Мне довелось понять это очень скоро — всего лишь несколько дней спустя.
В ту деревню мы опоздали: из живых в ней остался лишь древний старик, весь залитый кровью: то ли своей, то ли… чужой.
Я стоял рядом со своим воспитателем и смотрел на все вокруг, словно видя бредовый сон. В котором… обласкивало жарким маревом летнего полдня. В котором… выряженной в зеленое стражей ровной стеной стоял лес. В котором… неподалеку виднелся берег широкой реки. В котором…
В котором был сладкий запах человеческой крови, жужжанье насекомых над не погребенными телами, и надрывный крик кружащих над нами падальщиков.
И лежащий на земле воин, продолжавший цепляться ослабевшими пальцами за обух топора.
— Ты должен подарить ему легкую смерть. — Валентир протянул мне кинжал и отступил в сторону, когда я машинально его принял.
И для меня не было выбора: могу или не могу я это сделать. Я должен был это сделать. Должен был… не по приказу — ради…
Ради того, кто даже в своей старческой немощности продолжал сражаться и побеждать.
Или… ради себя.
Его лицо возникало перед моими глазами каждый раз, когда слабость или искушение пытались заставить меня сдаться, оставить попытку что-либо изменить. Требуя меня принять, смириться, не бороться…
У меня были хорошие наставники — один-единственный удар прямо в сердце и жизнь ушла из его тела, оставив мне лишь пустоту. И понимание: вынутый из ножен клинок — убивает.

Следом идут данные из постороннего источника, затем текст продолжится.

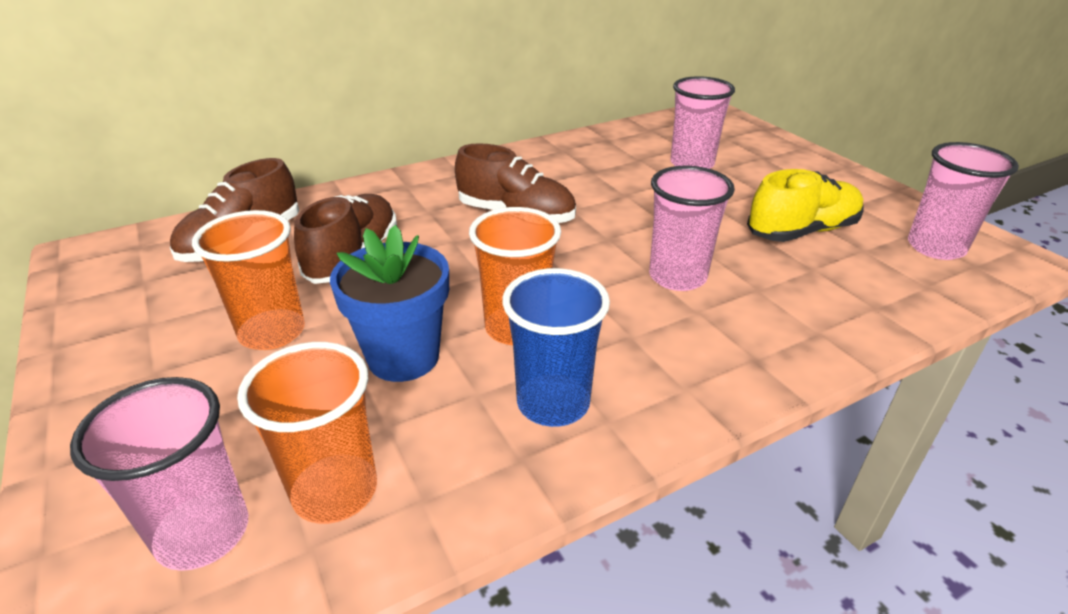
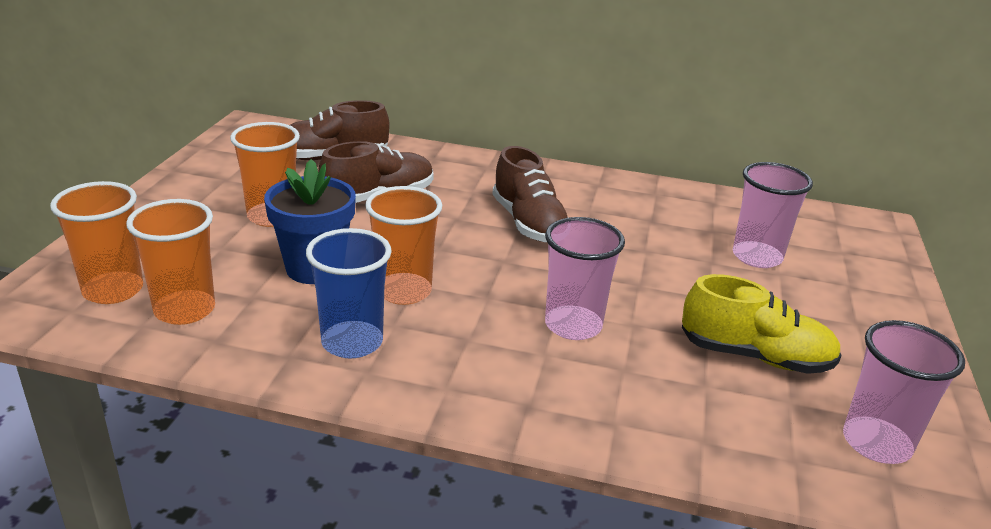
camera: 40 degrees right, 5 degrees down
(203, 533) = (113, 290): pink cup -> orange cup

Навсегда.
И это как раз то, чего изменить уже нельзя. Ни вырываемой из груди вместе с криком болью. Ни мольбой. Ни жертвой. В отличие от всего остального, у чего мог быть хотя бы крошечный, но… шанс.
Все это осталось в моей памяти навсегда. И каждый этот миг был мигом моей жизни. Моей… счастливой… жизни, оказавшейся столь короткой.
А потом появился отец. С еще одним уроком, который я был вынужден помнить каждый свой день. И каждую ночь тоже.
Чувствуя себя преданным и… зная, что наступит время, и я предам того, кого назову своим сыном. Кому подарю жизнь и шанс исправить то, что было содеяно. И мечту, в которую больше сам не верю.